Iran sanctions, explained

"Sanctions on Iran" covers dozens of separate programmes across multiple jurisdictions. The structure matters.

Categories

  • Nuclear-related. Pre-JCPOA UN, US, and EU sanctions targeting the nuclear programme. Partly lifted under JCPOA; largely restored after 2018.
  • Ballistic-missile and proliferation. Restrictions on missile-related technology transfer and entities involved in missile development.
  • Terrorism designations. US designations of the IRGC and individual leaders as Foreign Terrorist Organisations.
  • Human rights. Designations targeting specific officials and entities for human-rights violations.
  • Maritime and energy. Restrictions on Iranian oil exports, on shipping companies that move Iranian crude, and on the financial channels that settle the trade.
  • Financial isolation. Disconnection from SWIFT (partial, contested) and from the US dollar system through the secondary-sanctions architecture.

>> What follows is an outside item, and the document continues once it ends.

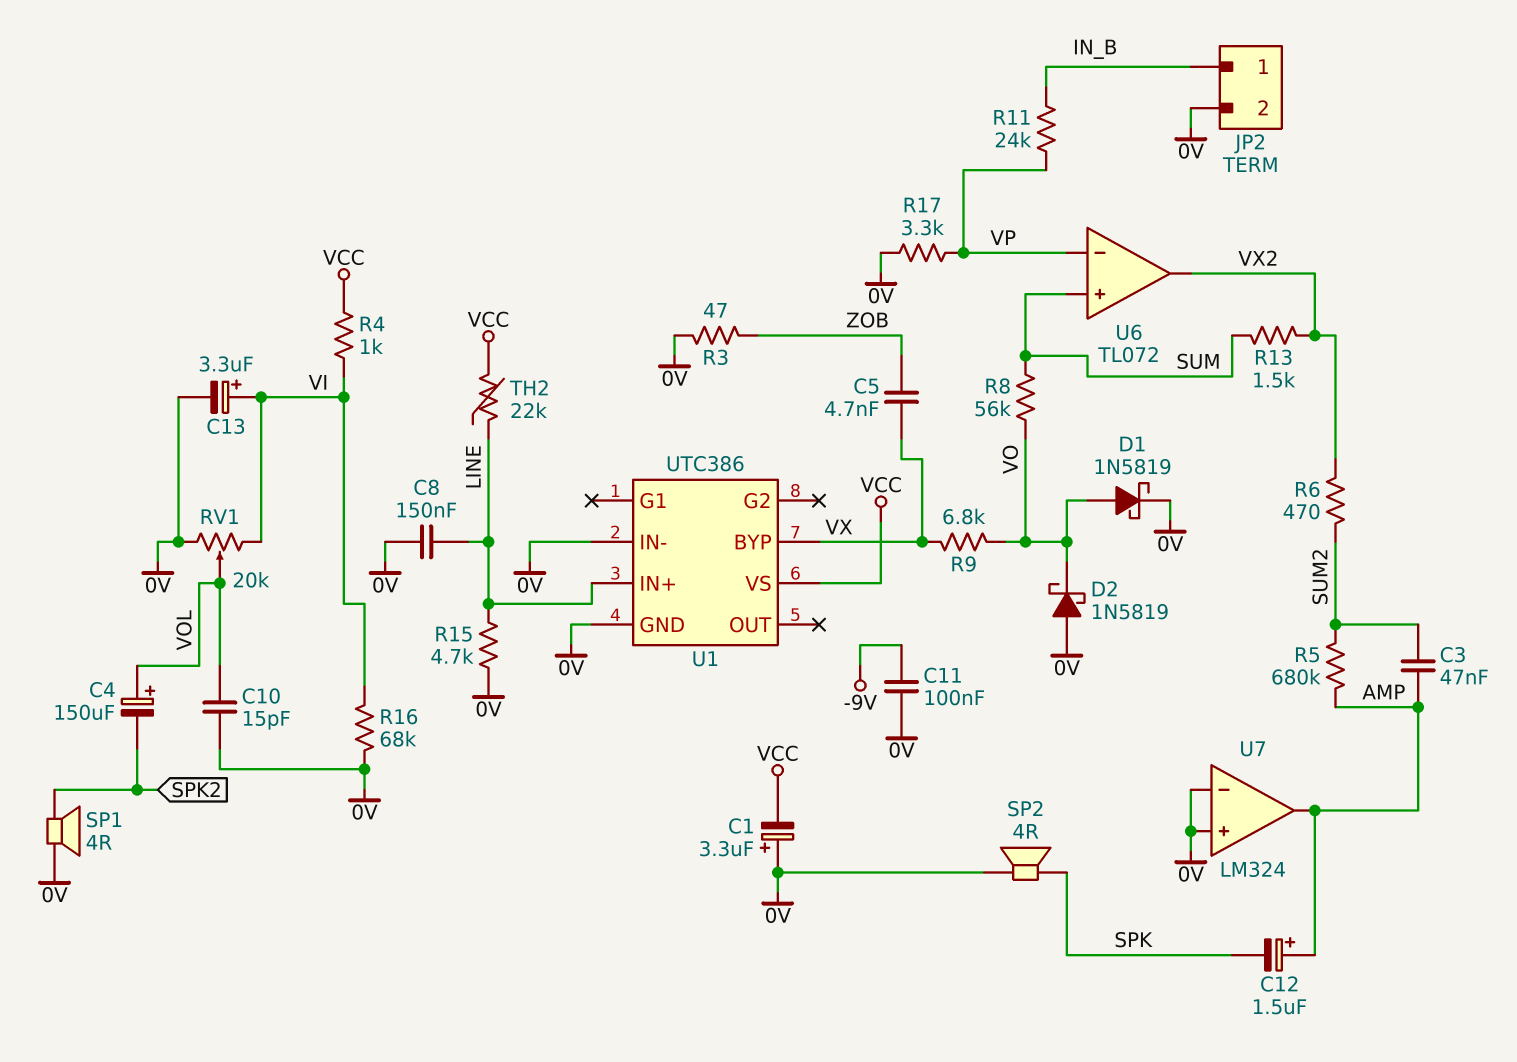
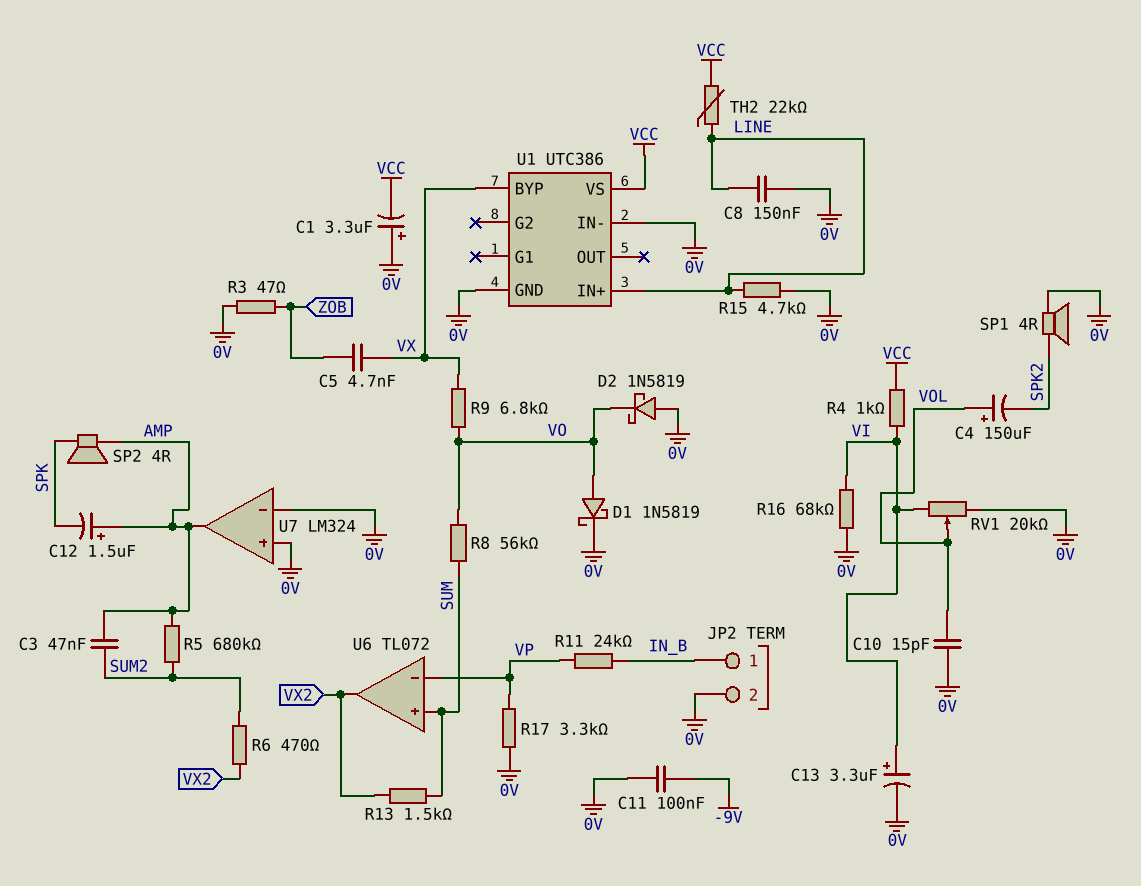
SP2: speaker 4R (0V, SPK) -> speaker 4R (AMP, SPK)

Primary vs secondary sanctions

Primary sanctions restrict the sanctioning country's own citizens and companies from dealing with the target. Secondary sanctions extend the restriction to non-sanctioning countries by threatening loss of access to the US financial system. Secondary sanctions are the principal mechanism by which US sanctions exert pressure on third-country firms (Chinese refiners, Turkish banks, Gulf trading houses).

What sanctions can do

  • Raise the cost of business with the target.
  • Slow proliferation-sensitive technology transfer.
  • Create visible diplomatic pressure that strengthens negotiating leverage.

What they cannot do

  • Force regime change. The historical record is poor.
  • Stop evasion entirely. Workarounds (ship-to-ship transfers, front companies, alternative payment systems) are well-documented.
  • Avoid civilian impact. Restricted access to medicines, machinery, and food has accompanied every long-running sanctions programme.